━━━━━ Page text
Ed Miliband came to PMQs hoping to turn the House into a rape crisis centre for the
Justice Secretary. Quoting from Ken Clarke’s tricky Radio Five interview earlier he criticised him for distinguishing between ‘serious’ and ‘other categories’ of rape.
Would the PM distance himself from his minister? Cameron claimed not to have heard the interview – conveniently enough – and pointed out that the policy is still at the consultation
stage. His priority was to correct a system in which all but 6 per cent of reported rapes result in no conviction at all. Miliband plugged away, upping the stakes, widening the issue and claiming
to have spotted a character flaw in the PM ‘who hides behind a consultation’ as soon as a policy hits trouble. Ritualistically he called for Clarke’s sacking ‘by the end of
the day.’ Cameron replied that the Labour government had installed a mandatory system of early releases. ‘The opposition leader sat in a cabinet that set eighty thousand prisoners
free!’ The two leaders fought the issue to a standstill and Miliband’s ‘Kill Ken’ strategy fizzled out. Then the barmy army of backbenchers took over.
Paul Flynn was rude about Trident which he called ‘a national virility symbol that hasn’t been used in 70 years of military operations.’ Julian Lewis, a keen advocate of the
independent deterrent, implored the PM to elevate the issue above party politics altogether. Cameron said he was tempted to park a nuclear sub in the Solent ‘on the border of his constituency
and give him the codes.’
Sir Peter Tapsell, the Tories’ favourite maverick, made an intervention which was strange even by his standards. Referring to the revived investigation into the disappearance of Madeleine
McCann he asked Cameron to open a new inquiry into ‘the suicide or murder’ of David Kelly. Pretty eccentric to link the Kelly affair to the unrelated case of an abducted child. Odder
still to mispronounce Madeleine’s surname so it sounded like McCain, the famous manufacturer of oven chips.
━━━━━━━━━━
Task list:
A - List every person named in the PMQs sketch.
B - Decide whether each statement agrees with the PMQs sketch, and quote the words that settle it:
(i) Cameron said he had heard Clarke's Radio Five interview.
(ii) Julian Lewis supports the independent deterrent.
(iii) Miliband called for Clarke to be sacked by the end of the week.
C - Answer from the PMQs sketch:
(i) How many prisoners does Cameron say were set free by the cabinet Miliband sat in?
(ii) What did Paul Flynn call Trident?
(iii) Whose death did Sir Peter Tapsell ask Cameron to open a new inquiry into?
━━━━━ Provided material
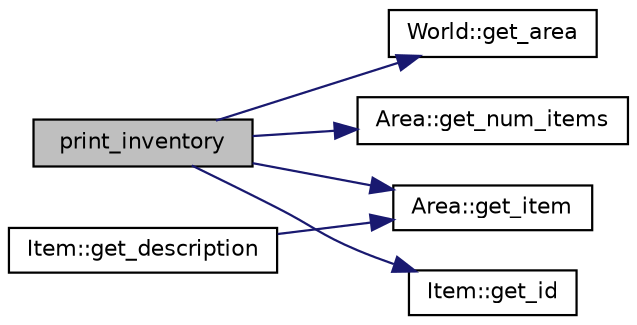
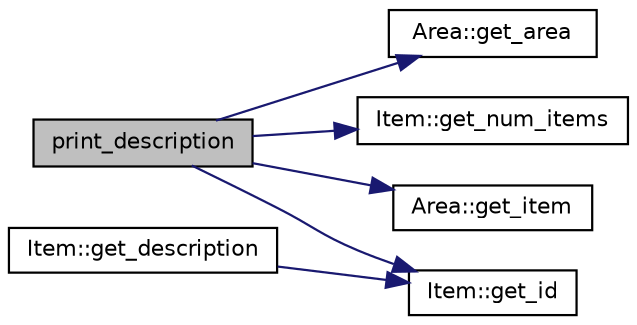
  digraph {
    fontname="DejaVu Sans"
    rankdir=LR
    node [color=black fillcolor=white fontname="DejaVu Sans" fontsize=10 shape=record style=filled]
    edge [color=midnightblue fontname="DejaVu Sans" fontsize=10 labelfontname=Helvetica labelfontsize=10 style=solid]
-   n1 [fillcolor=grey75 fontcolor=black height=0.2 label=print_inventory width=0.4]
-   n2 [height=0.2 label="World::get_area" width=0.4]
-   n3 [height=0.2 label="Area::get_num_items" width=0.4]
+   n1 [fillcolor=grey75 fontcolor=black height=0.2 label=print_description width=0.4]
+   n2 [height=0.2 label="Area::get_area" width=0.4]
+   n3 [height=0.2 label="Item::get_num_items" width=0.4]
    n4 [height=0.2 label="Area::get_item" width=0.4]
    n5 [height=0.2 label="Item::get_id" width=0.4]
    n6 [height=0.2 label="Item::get_description" width=0.4]
    n1 -> n2
    n1 -> n3
    n1 -> n4
    n1 -> n5
-   n6 -> n4
+   n6 -> n5
  }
━━━━━━━━━━
Solutions:
A - Ed Miliband, Ken Clarke, Cameron, Paul Flynn, Julian Lewis, Sir Peter Tapsell, Madeleine McCann, David Kelly

B -
(i) No: "Cameron claimed not to have heard the interview"
(ii) Yes: "Julian Lewis, a keen advocate of the independent deterrent"
(iii) No: "Ritualistically he called for Clarke’s sacking ‘by the end of the day.’"

C -
(i) Eighty thousand
(ii) "a national virility symbol that hasn’t been used in 70 years of military operations"
(iii) David Kelly's